SAN ANTONIO — The Spurs had come all the way back. Victor Wembanyama had gathered the huddle, called the room to attention, and for the better part of four minutes turned the 2026 NBA Finals into something that felt like a genuine emergency for New York. A 14-point deficit had been erased. The Frost Bank Center, which had been quiet enough to hear individual complaints, suddenly sounded like something worth worrying about.
Then Wembanyama threw the ball into Stephon Castle’s back.
That turnover, with 9.5 seconds remaining and the score tied at 104, handed the New York Knicks the possession they needed. Jalen Brunson took the contact, made one of two free throws, and the Knicks held on for a follow-up to their Game 1 victory — 105-104. Wembanyama caught the ensuing inbound with two seconds left, elevated from 20 feet, and missed. A 2-0 series lead for the Knicks.
“A great player got a great shot,” Karl-Anthony Towns said on the ABC broadcast afterward, his voice carrying none of the anxiety that had gripped the Knicks’ bench moments earlier. “It just didn’t go in.”

# [Source data]
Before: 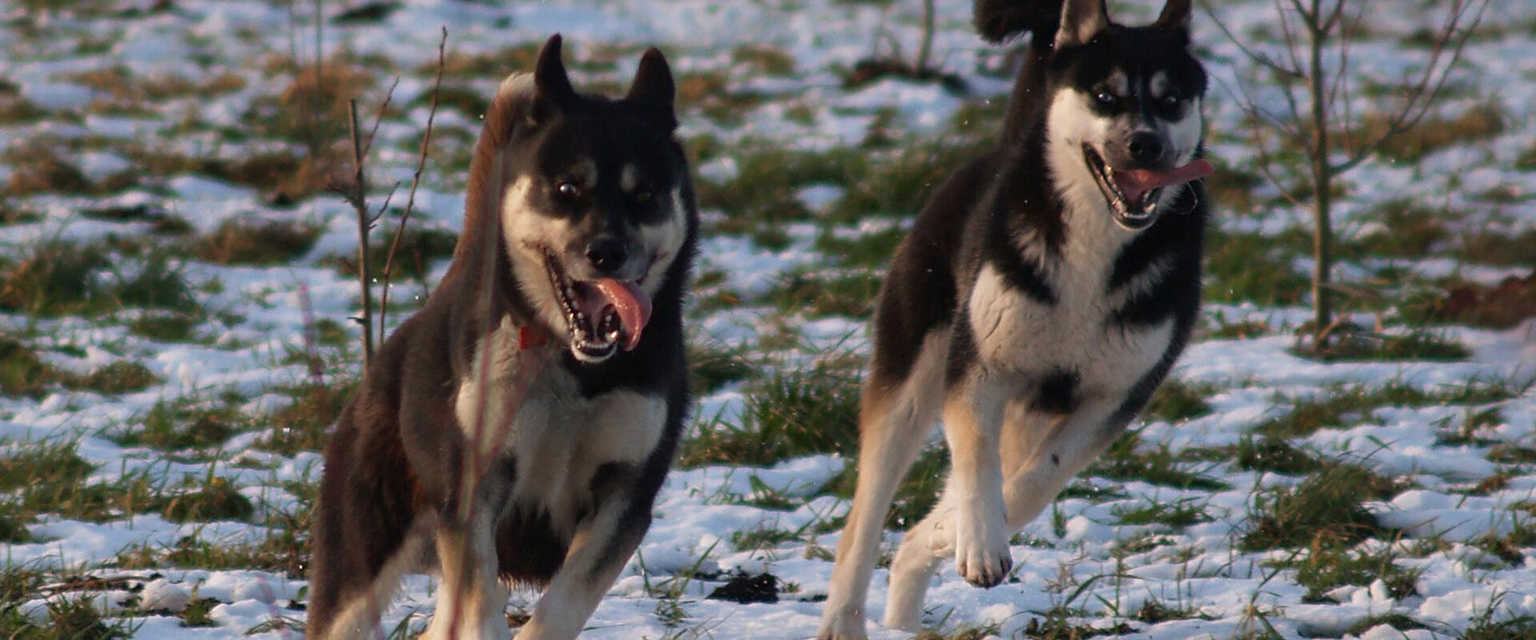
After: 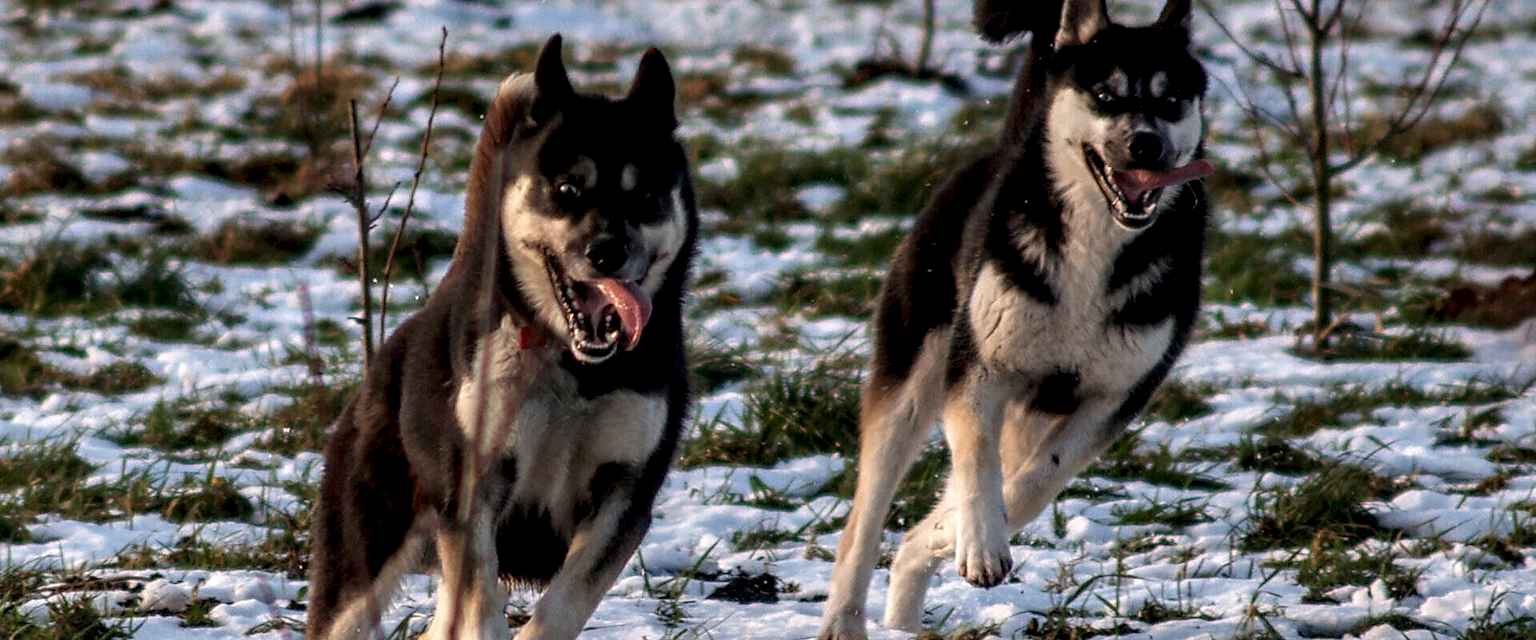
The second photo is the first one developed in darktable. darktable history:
local contrast: highlights 9%, shadows 36%, detail 184%, midtone range 0.469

# [Directives]
[a] Name every player mentioned in the Finals game report.
[b] Pick up the Finals game report after its last paragraph and write the next few paragraphs.

# [Per-task answers]
[a] Victor Wembanyama, Stephon Castle, Jalen Brunson, Karl-Anthony Towns

[b]
Towns was not a disinterested observer. He finished with 21 points on 8-of-12 shooting and 13 rebounds, including 10 offensive boards between him and his teammates that translated into 14 second-chance points — enough to cover the margin, and then some. His double-double anchored a Knicks offensive performance that shot just 41.6 percent from the floor yet still found enough texture in second efforts and transition to survive a game that turned at least twice.
The Spurs had the better of the first quarter. San Antonio scored 34 points before the first timeout of consequence, built a 12-point lead, and looked like a team that had solved something about the Knicks’ switching defense that nobody had managed to solve during New York’s 12 consecutive postseason wins entering Friday. Wembanyama was distributing and scoring in equal measure; De’Aaron Fox, whose 3-of-13 in Game 1 had generated concern around the NBA’s coverage circles, came out determined, finishing with 20 points on 8-of-12 shooting.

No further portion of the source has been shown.